(1.) The preliminary objection : Maintainability of the appeal : Mr. Santanu Mukherjee, learned Counsel for the respondent, had taken a preliminary objection as to the maintainability of the appeal. According to him, the decree was passed on 20th December, 2001. Against the said decree, a review application was preferred on 3rd/4th January, 2002. This review was partly allowed by an order dated 15th July, 2002. Therefore, when the appeal was preferred on 11th September, 2002 against the judgment and decree dated 20th December, 2001, there was no judgment and decree, which stood modified by reason of the order dated 15th July, 2002, being the decree against which the appeal could have been preferred. The subsequent dismissal of the review application or rejection thereof on account of not being pressed by the applicant would not alter the situation and would still affect the maintainability of the appeal. In support of his contention. Mr. Mukherjee had relied upon a decision in Sushil Kumar Sen vs. State of Bihar, 1975(3) SCR 942. Relying on this decision, he contended that the principle laid down therein fully applies in the facts and circumstances of this case. Therefore, this appeal cannot be maintained.

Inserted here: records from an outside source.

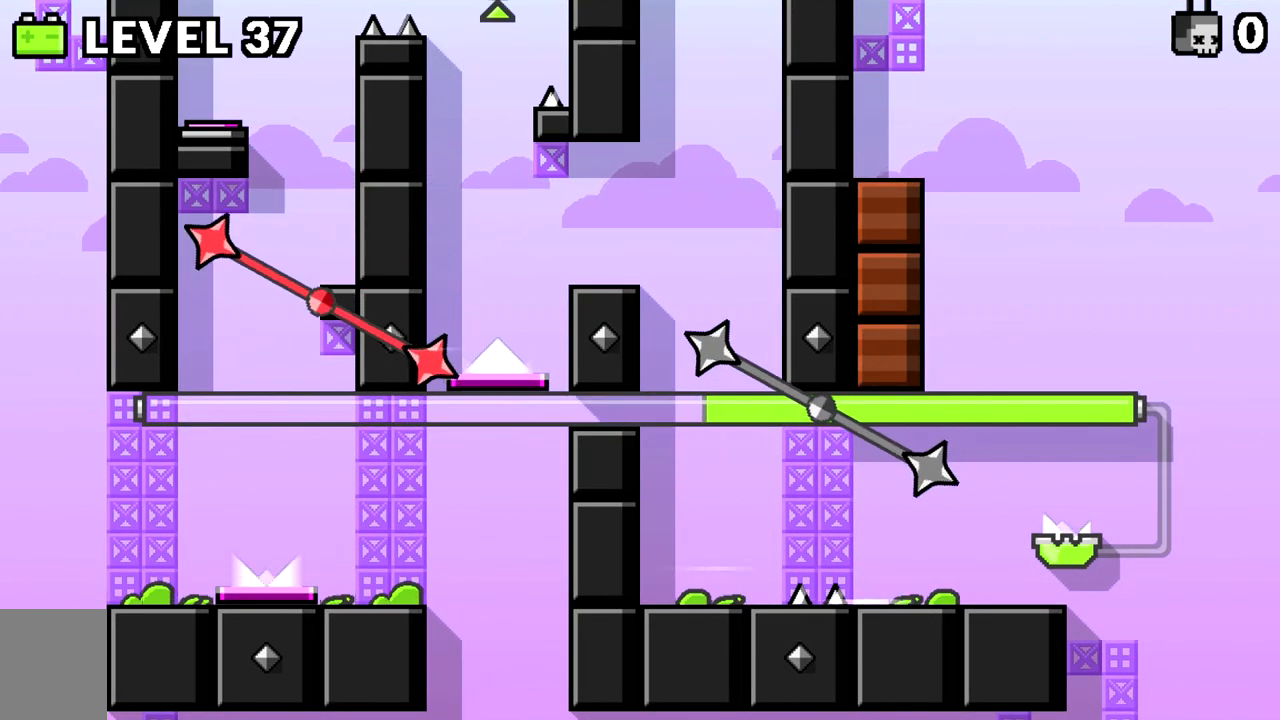
{"keys": ["d"], "events": [[283, "d", "down"], [333, "space", "down"], [417, "space", "up"]]}
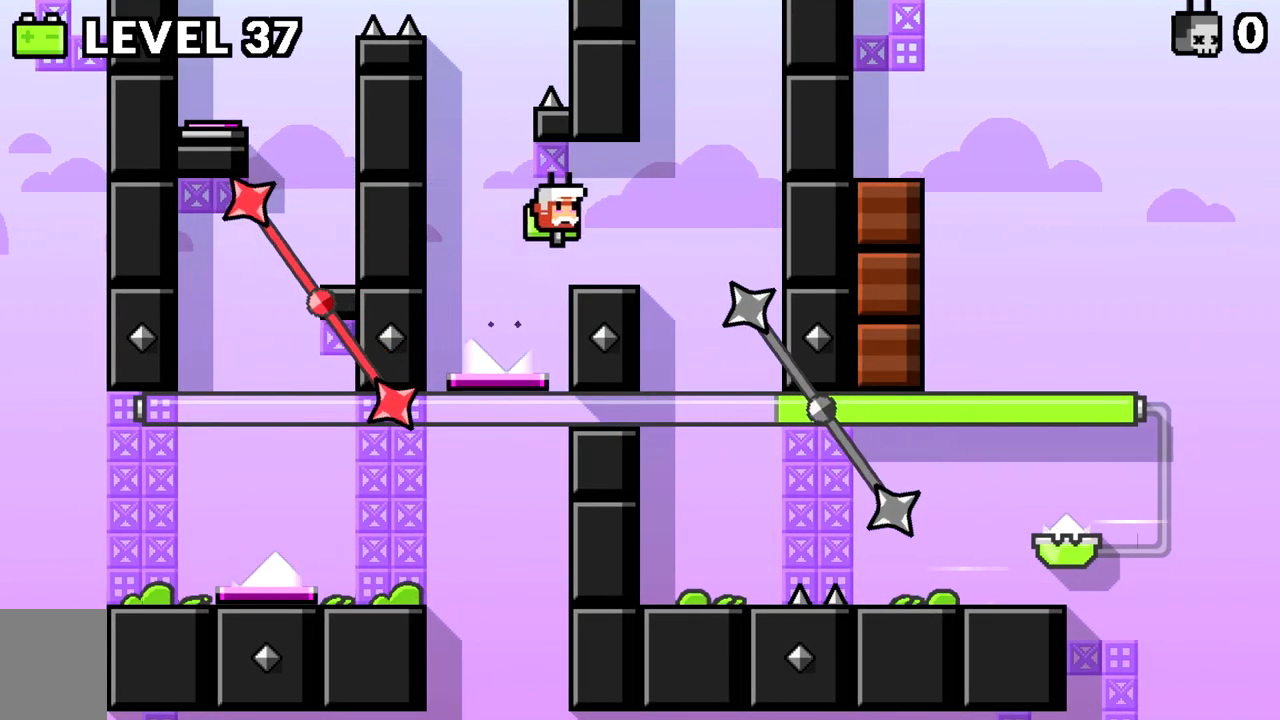
{"keys": [], "events": [[351, "d", "up"]]}
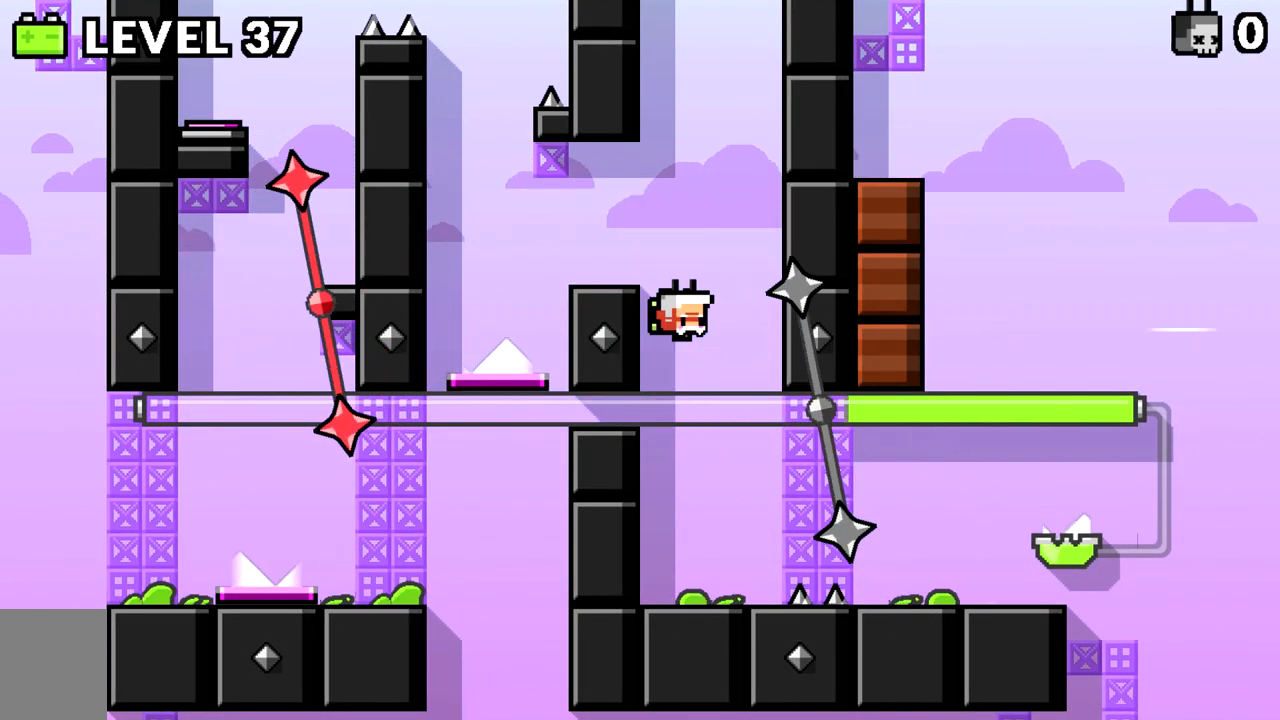
{"keys": ["d", "space"], "events": [[367, "space", "down"], [400, "d", "down"]]}
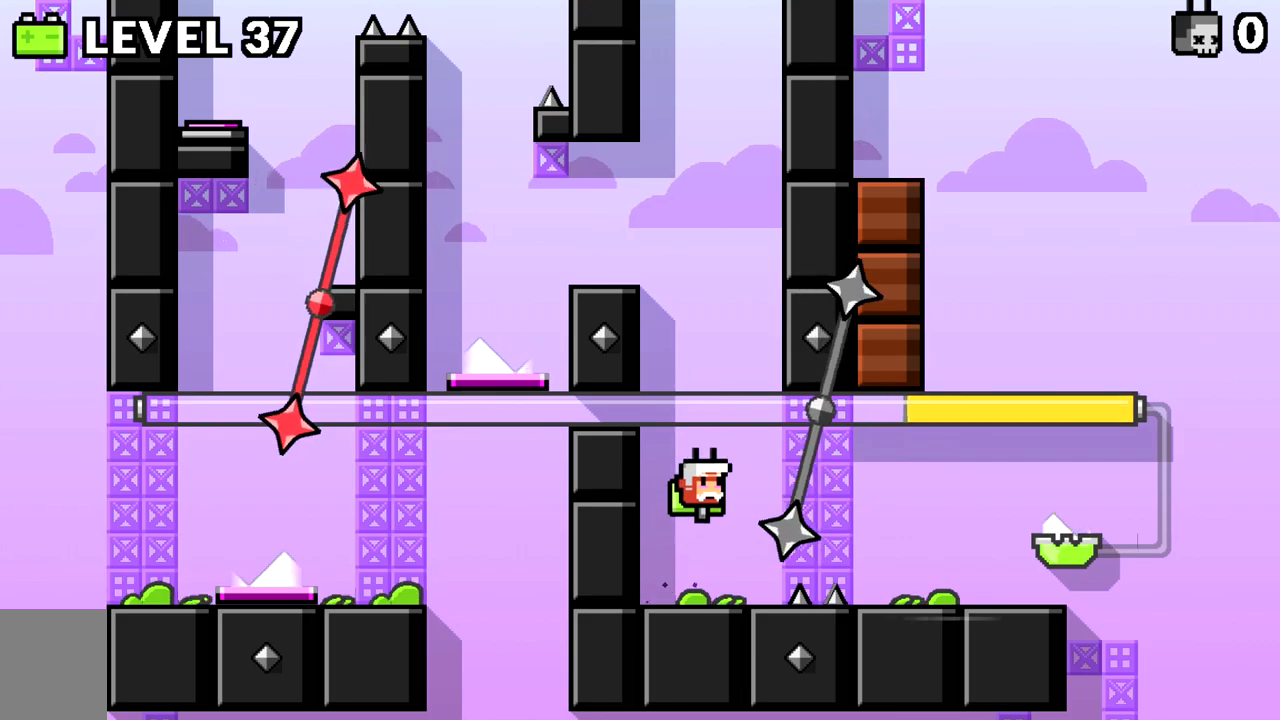
{"keys": ["d"], "events": [[367, "space", "up"]]}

(2.) Now on the question of merit of the case, it appears that the decree was passed under Order 12 Rule 6 of the Code of Civil Procedure (CPC). Elaborate argument was made for and against the decree by the respective counsel, which we do not like to deal with separately. We would be dealing with the respective submissions made by the learned Counsel for the respective parties at appropriate stages as would be relevant for the present purpose.

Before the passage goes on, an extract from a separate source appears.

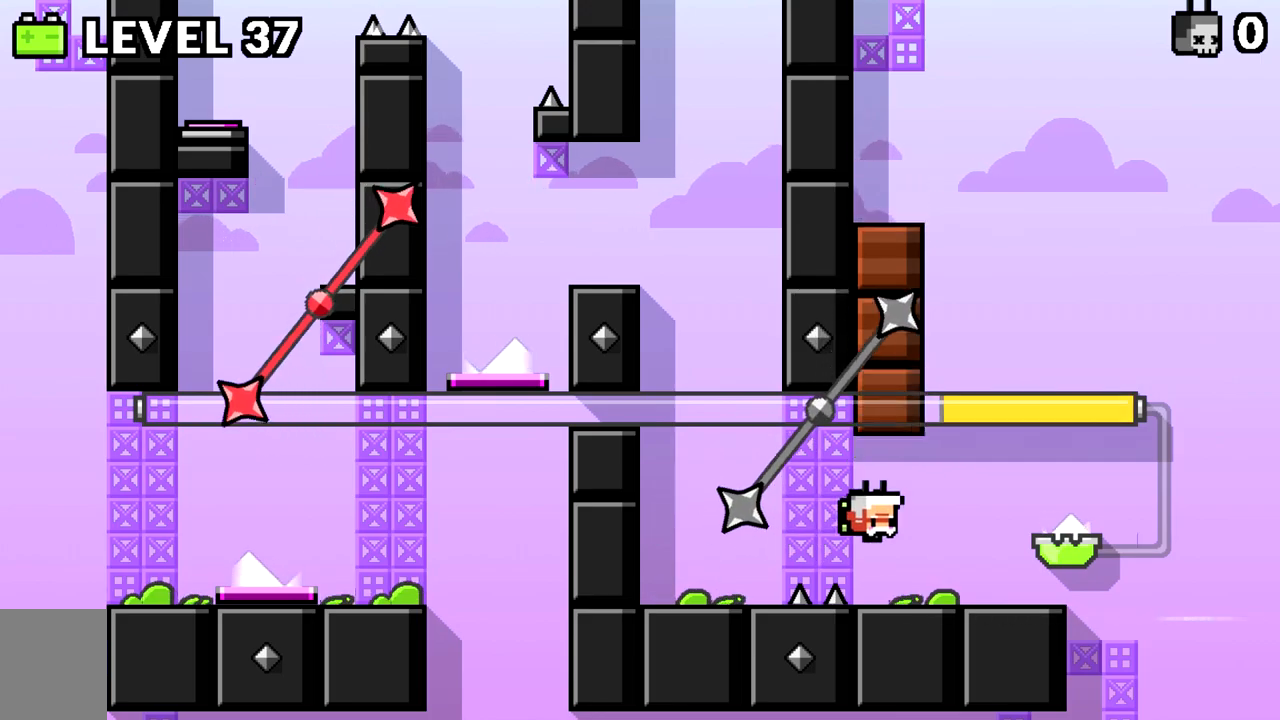
{"keys": ["d"], "events": [[267, "d", "up"], [267, "space", "down"], [400, "d", "down"], [400, "space", "up"]]}
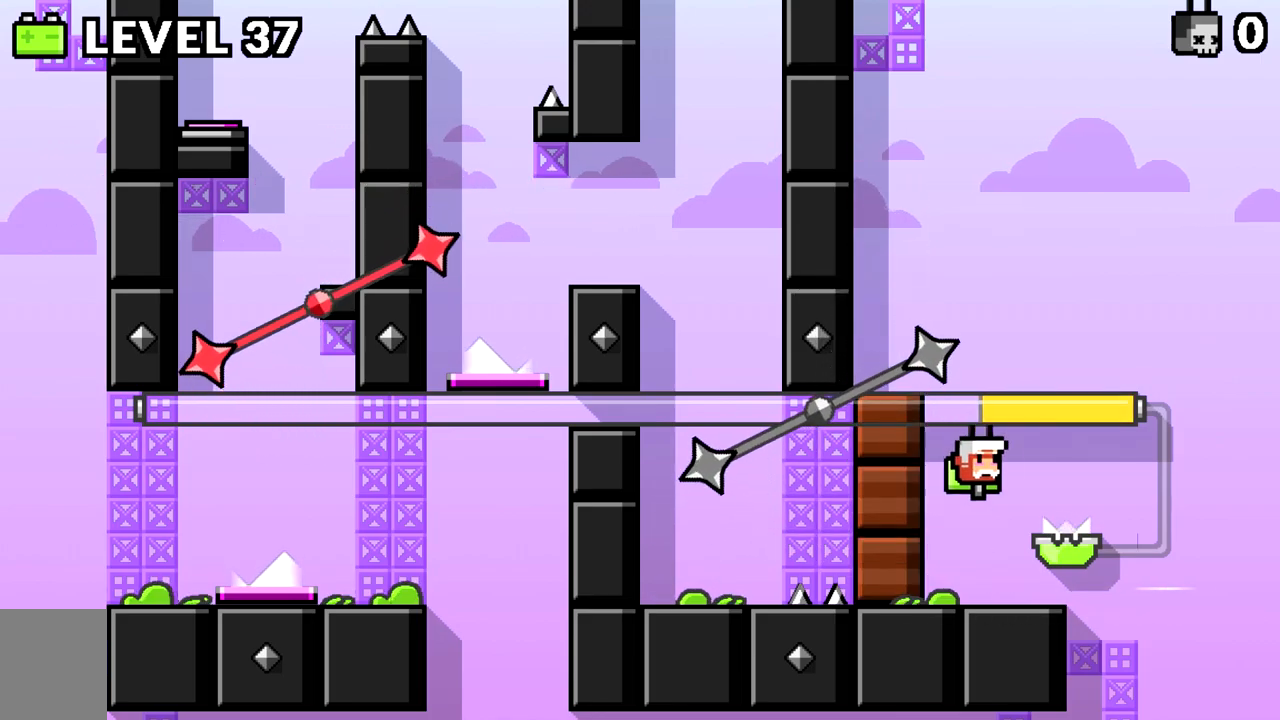
{"keys": [], "events": [[233, "d", "up"]]}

(3.) The admission has to be made in the pleading or otherwise. It may be oral. It may be in writing. In this case the admission was not made in the pleadings. It is neither made orally nor in writing. Mr. Mukherjee contends that the expression "otherwise" would include any admission made in course of any other proceedings particularly when such admission is made in another proceeding between the same parties involving the same property. He also contends that the admission need not be made by the party himself either orally or in writing. It would be sufficient if the party relies on or adopts a document authored by someone else containing certain statement in relation to the admission sought to be proved and such document is adduced in evidence and is acted upon and adopted by exhibiting the same.